The Commerce Department said Tuesday that new-home sales rose 5.8 percent last month to a seasonally adjusted annual rate of 621,000, the highest rate since July last year. Sales are running 12 percent higher during the first three months of this year than during the same period in 2016.
Homebuilding helps to feed growth across the economy. Housing starts and new-home sales are climbing amid a shortage of existing homes on the market, generating gains in construction jobs and sales of building materials. The real estate sector is still recovering from the bursting of the housing bubble a decade ago, with sales last month on pace to more than double the total for all of 2011.
“Strong demand from homebuyers and very tight supply conditions in the overall housing market are fueling demand for new homes,” said Tian Liu, chief economist at Genworth Mortgage Insurance. “In addition, prices on new homes are stabilizing, suggesting more affordable homes are coming to the market, which will help builders capture more demand from first-time homebuyers.”
The median sales price has increased just 1.2 percent over the past year to $311,400 in March.
New-home sales jumped last month in the Northeast and West, grew modestly in the South and fell in the Midwest.
Residential construction firms have added 112,600 workers over the past year, a 4.2 percent increase. Still, there are fewer residential construction jobs than in the middle of 2008 when mortgage defaults began to trigger a financial market crisis.
Some of the gains for new housing reflect a lack of supply of existing homes on the market.

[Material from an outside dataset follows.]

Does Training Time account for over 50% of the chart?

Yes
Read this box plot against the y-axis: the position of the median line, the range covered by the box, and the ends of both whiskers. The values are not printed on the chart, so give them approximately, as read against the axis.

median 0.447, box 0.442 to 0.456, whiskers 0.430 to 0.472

Even as sales and prices of existing homes have risen, the available inventory has fallen 6.6 percent over the past year to 1.83 million properties. This means there are essentially more buyers chasing fewer properties, causing prices to rise and possibly making new construction an increasingly attractive choice.
The Standard & Poor’s CoreLogic Case-Shiller national home price index, also released Tuesday, rose 5.8 percent in February. That is the most in 32 months and more than double annual wage growth.
Demand might increase further this month as mortgage rates have slipped in recent weeks.
Mortgage had been climbing after President Donald Trump won the November election, under the belief that the government would engage in forms of stimulus such as tax cuts and greater deficits that could cause higher levels of inflation. But the path forward on major initiatives such as overhauling the tax code has become much more muddled in recent weeks ahead of the White House announcing his guidelines this Wednesday.
The average interest rate on 30-year fixed-rate home loans declined to 3.97 percent last week from 4.08 percent previously, according to mortgage buyer Freddie Mac. The average is now at its lowest level in five months.